The tricky thing is not spotting bright stars, but working out which one to follow. The Romans did indeed spot a bright star in the sky, just as the magi did. But their belief that it signaled the divinity of Caesar was in error, while the magi correctly interpreted the star they saw and followed it to Jesus.

One of the keys is to avoid stars that point us to the self gratification, enrichment or status of those who spotted them. Following Jesus is a path of humility and self sacrifice, but Augustus urged others to follow the cult of Caesar for his own benefit, not for anyone else's. By contrast, the magi did not know where the star was leading them and sought no benefit in following it other than the privilege of paying homage to a new king.

As the Church of England struggles with a crisis caused by repeated and appalling failures to act on safe-guarding issues out of a sense of fear for its own position, we must more than ever follow the star that points to Jesus, wherever that leads us. And do so with the expectation of humble and sacrificial service to others.

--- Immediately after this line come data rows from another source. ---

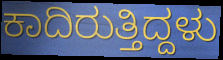
ಕಾದಿರುತ್ತಿದ್ದಳು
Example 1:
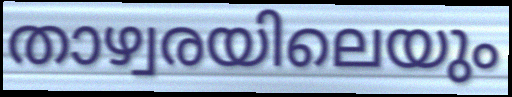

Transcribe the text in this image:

താഴ്വരയിലെയും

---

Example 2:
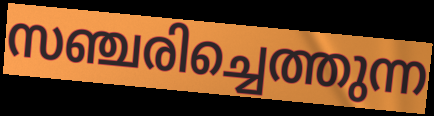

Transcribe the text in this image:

സഞ്ചരിച്ചെത്തുന്ന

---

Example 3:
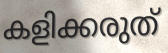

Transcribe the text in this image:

കളിക്കരുത്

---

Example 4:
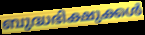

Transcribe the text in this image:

ബുദ്ധഭിക്ഷുക്കൾ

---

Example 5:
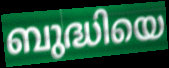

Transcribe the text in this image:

ബുദ്ധിയെ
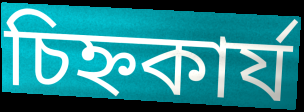
চিহ্নকার্য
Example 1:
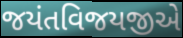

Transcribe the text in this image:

જયંતવિજયજીએ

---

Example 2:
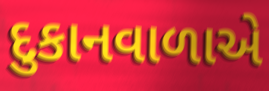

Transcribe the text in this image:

દુકાનવાળાએ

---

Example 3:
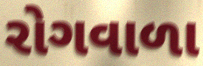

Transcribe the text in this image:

રોગવાળા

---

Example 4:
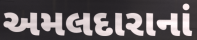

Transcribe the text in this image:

અમલદારાનાં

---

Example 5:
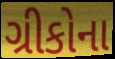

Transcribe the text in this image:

ગ્રીકોના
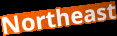
Northeast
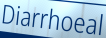
Diarrhoeal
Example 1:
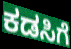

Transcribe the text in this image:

ಕಡಸಿಗೆ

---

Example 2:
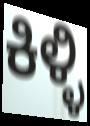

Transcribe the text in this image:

ಕಿಳ್ಳಿ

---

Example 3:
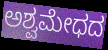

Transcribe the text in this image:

ಅಶ್ವಮೇಧದ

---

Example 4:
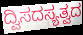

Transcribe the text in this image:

ದ್ವಿಸದಸ್ಯತ್ವದ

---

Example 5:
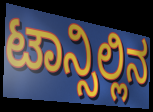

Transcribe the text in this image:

ಟಾನ್ಸಿಲ್ಲಿನ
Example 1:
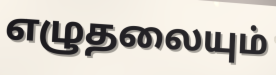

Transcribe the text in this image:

எழுதலையும்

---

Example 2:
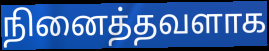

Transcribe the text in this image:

நினைத்தவளாக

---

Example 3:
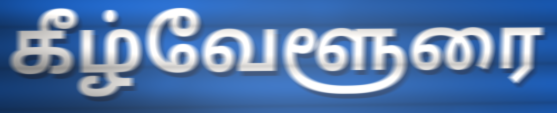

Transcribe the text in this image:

கீழ்வேளூரை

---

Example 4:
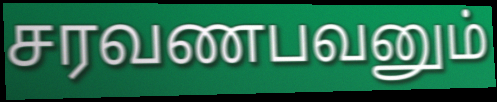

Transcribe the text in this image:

சரவணபவனும்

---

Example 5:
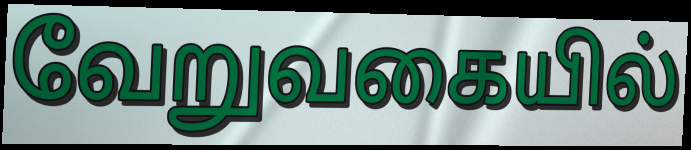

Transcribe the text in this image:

வேறுவகையில்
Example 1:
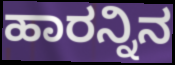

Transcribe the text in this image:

ಹಾರನ್ನಿನ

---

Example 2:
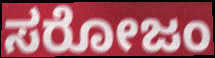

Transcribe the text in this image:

ಸರೋಜಂ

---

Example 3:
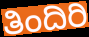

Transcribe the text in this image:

ತಿಂದಿರಿ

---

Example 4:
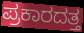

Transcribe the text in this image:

ಪ್ರಕಾರದತ್ತ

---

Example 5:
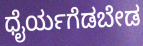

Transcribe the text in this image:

ಧೈರ್ಯಗೆಡಬೇಡ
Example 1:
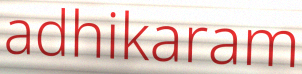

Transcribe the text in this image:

adhikaram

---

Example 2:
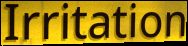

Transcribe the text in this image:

Irritation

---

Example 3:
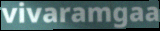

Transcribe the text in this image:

vivaramgaa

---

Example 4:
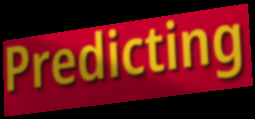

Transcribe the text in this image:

Predicting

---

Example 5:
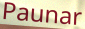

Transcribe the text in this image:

Paunar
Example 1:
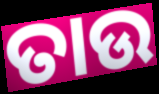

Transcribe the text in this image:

ତାଉ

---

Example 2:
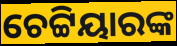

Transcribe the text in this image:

ଚେଟ୍ଟିୟାରଙ୍କ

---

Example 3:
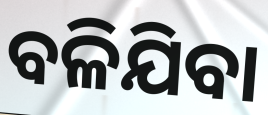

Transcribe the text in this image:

ବଳିଯିବା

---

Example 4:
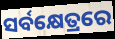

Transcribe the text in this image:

ସର୍ବକ୍ଷେତ୍ରରେ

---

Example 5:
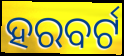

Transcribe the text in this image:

ହରବର୍ଟ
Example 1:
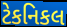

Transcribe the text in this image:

ટેકનિકલ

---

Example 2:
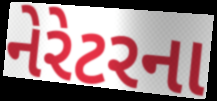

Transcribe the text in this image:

નેરેટરના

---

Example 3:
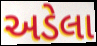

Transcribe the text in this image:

અડેલા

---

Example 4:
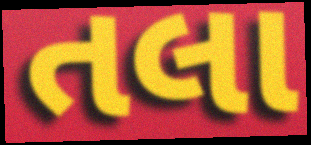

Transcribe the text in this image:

તલા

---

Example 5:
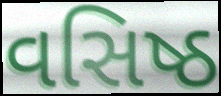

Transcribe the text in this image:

વસિષ્ઠ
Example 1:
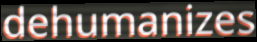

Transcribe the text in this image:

dehumanizes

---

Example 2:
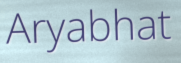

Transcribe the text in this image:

Aryabhat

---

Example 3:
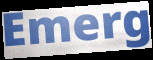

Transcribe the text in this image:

Emerg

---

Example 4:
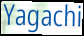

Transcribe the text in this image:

Yagachi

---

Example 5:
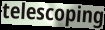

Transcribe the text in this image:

telescoping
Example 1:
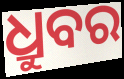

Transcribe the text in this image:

ଧ୍ରୁବର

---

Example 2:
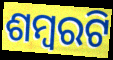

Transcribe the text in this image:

ଶମ୍ବରଟି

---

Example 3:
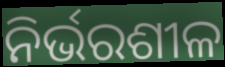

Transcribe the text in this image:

ନିର୍ଭରଶୀଳ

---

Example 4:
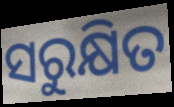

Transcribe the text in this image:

ସରୁକ୍ଷିତ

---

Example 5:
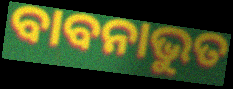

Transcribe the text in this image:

ବାବନାଭୁତ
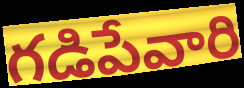
గడిపేవారి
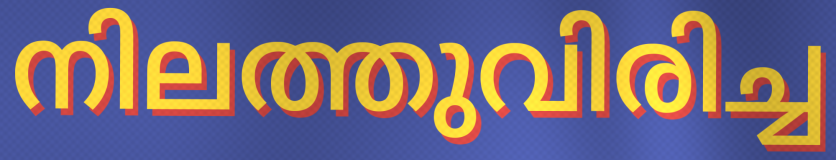
നിലത്തുവിരിച്ച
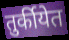
तुर्कीयेत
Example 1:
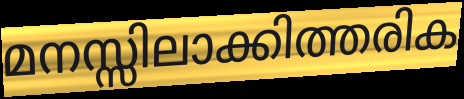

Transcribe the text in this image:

മനസ്സിലാക്കിത്തരിക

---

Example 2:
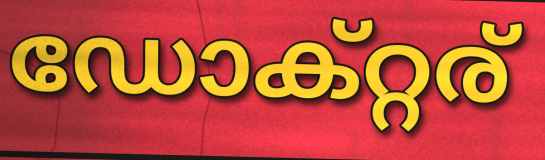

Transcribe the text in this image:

ഡോക്റ്റര്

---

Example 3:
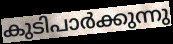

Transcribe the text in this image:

കുടിപാർക്കുന്നു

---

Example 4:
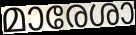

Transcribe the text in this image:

മാരേശാ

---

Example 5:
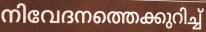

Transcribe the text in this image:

നിവേദനത്തെക്കുറിച്ച്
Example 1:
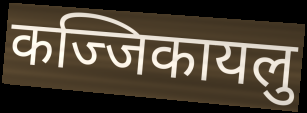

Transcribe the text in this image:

कज्जिकायलु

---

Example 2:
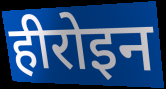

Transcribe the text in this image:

हीरोइन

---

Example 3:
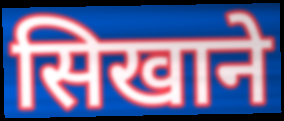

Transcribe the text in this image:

सिखाने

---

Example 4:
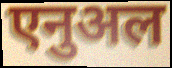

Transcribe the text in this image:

एनुअल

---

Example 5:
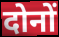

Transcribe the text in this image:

दोनों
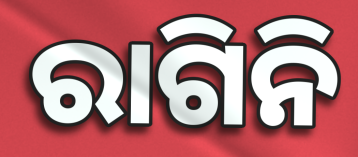
ରାଗିନି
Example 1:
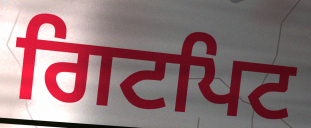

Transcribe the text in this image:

ਗਿਟਪਿਟ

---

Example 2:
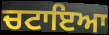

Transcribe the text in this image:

ਚਟਾਇਆ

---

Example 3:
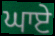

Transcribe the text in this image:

ਘਾਏ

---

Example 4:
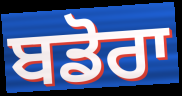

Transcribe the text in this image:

ਬਡੋਰਾ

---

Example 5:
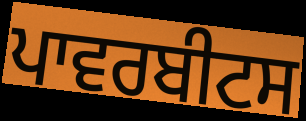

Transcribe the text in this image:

ਪਾਵਰਬੀਟਸ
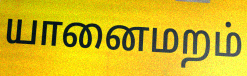
யானைமறம்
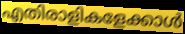
എതിരാളികളേക്കാൾ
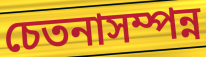
চেতনাসম্পন্ন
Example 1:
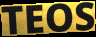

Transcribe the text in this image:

TEOS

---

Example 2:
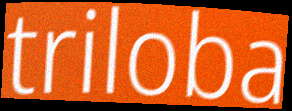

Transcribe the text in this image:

triloba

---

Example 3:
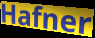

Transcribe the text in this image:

Hafner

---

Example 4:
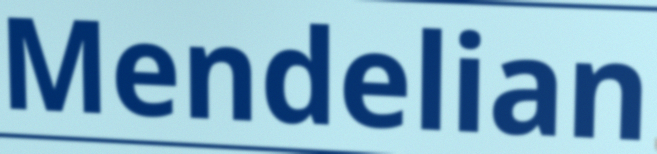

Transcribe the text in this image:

Mendelian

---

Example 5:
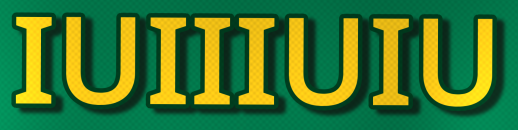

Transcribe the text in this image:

IUIIIUIU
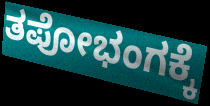
ತಪೋಭಂಗಕ್ಕೆ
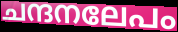
ചന്ദനലേപം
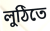
লুঠিতে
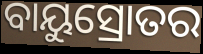
ବାୟୁସ୍ରୋତର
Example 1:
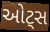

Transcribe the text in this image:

ઓટ્સ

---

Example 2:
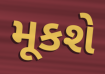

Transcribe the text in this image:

મૂકશે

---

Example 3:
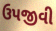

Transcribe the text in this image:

ઉપજીવી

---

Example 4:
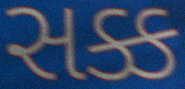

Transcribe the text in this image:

સક્ક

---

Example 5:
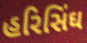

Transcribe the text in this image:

હરિસિંઘ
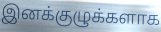
இனக்குழுக்களாக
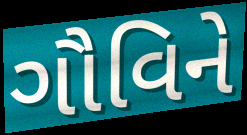
ગૌવિને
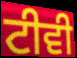
ਟੀਵੀ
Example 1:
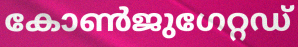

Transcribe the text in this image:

കോൺജുഗേറ്റഡ്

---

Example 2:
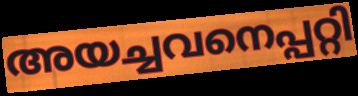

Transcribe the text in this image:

അയച്ചവനെപ്പറ്റി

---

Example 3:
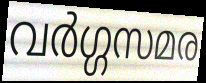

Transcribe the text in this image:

വർഗ്ഗസമര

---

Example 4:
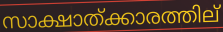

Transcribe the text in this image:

സാക്ഷാത്ക്കാരത്തില്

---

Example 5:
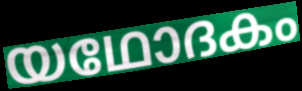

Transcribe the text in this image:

യഥോദകം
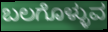
ಬಲಗೊಳ್ಳುವ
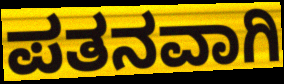
ಪತನವಾಗಿ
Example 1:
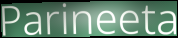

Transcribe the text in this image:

Parineeta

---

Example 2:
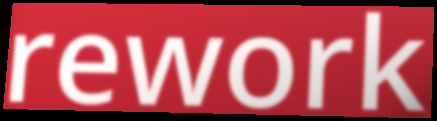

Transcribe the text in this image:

rework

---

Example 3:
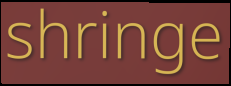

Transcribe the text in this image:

shringe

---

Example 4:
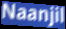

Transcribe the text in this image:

Naanjil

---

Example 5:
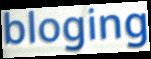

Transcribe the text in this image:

bloging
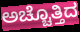
ಅಚ್ಚೊತ್ತಿದ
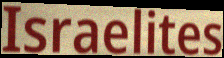
Israelites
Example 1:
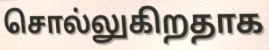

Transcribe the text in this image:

சொல்லுகிறதாக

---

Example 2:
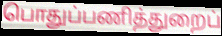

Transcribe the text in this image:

பொதுப்பணித்துறைப்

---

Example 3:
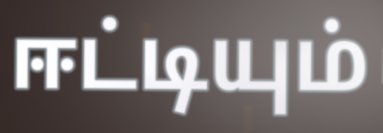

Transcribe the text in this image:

ஈட்டியும்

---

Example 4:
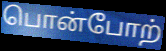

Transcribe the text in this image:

பொன்போற்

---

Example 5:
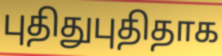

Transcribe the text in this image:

புதிதுபுதிதாக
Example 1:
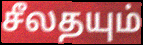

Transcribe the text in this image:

சீலதயும்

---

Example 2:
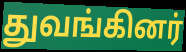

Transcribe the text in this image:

துவங்கினர்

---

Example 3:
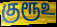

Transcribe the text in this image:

குரூஉ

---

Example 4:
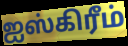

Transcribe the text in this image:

ஐஸ்கிரீம்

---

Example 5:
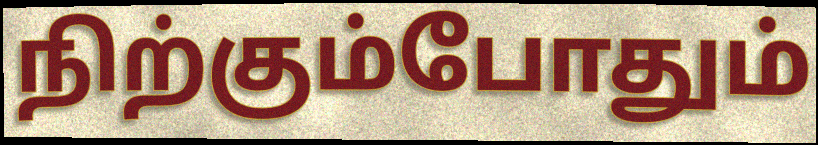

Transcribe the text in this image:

நிற்கும்போதும்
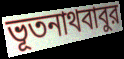
ভূতনাথবাবুর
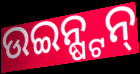
ଉଇନ୍ଷ୍ଟନ୍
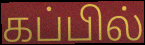
கப்பில்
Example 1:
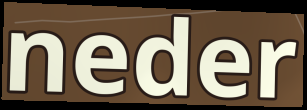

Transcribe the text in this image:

neder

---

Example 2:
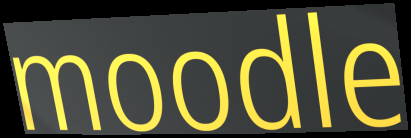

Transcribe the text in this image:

moodle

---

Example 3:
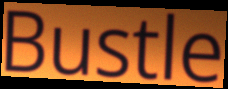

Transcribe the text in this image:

Bustle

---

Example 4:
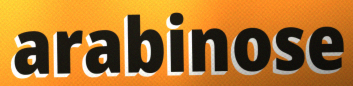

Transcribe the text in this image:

arabinose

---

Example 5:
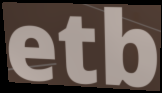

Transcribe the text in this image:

etb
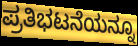
ಪ್ರತಿಭಟನೆಯನ್ನೂ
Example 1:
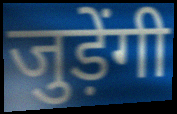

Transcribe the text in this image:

जुड़ेंगी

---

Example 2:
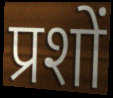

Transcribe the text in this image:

प्रशों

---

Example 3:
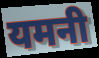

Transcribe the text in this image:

यमनी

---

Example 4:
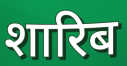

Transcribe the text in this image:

Our story today can also invert the stories of those who look to take advantage of others for their own gain, just as Augustus did by encouraging worship of his Great Uncle, to boost his own prestige. In our case, if following the star to Jesus means accepting our personal and institutional failures, then it must be done whatever the seeming cost. Then we serve our communities with humility and grace, preaching the good news of a God who came as a baby to show us what a life of love can look like. 

Our church is shrinking and that is desperately worrying, but a church which lets the vulnerable suffer and covers it up through fear that a reputation could be hurt by the truth is no church of Christ and not one worth preserving. Perhaps if we follow the star to Jesus, we should be more confident that whatever hardship we face on the road it will eventually lead us to where we need to be.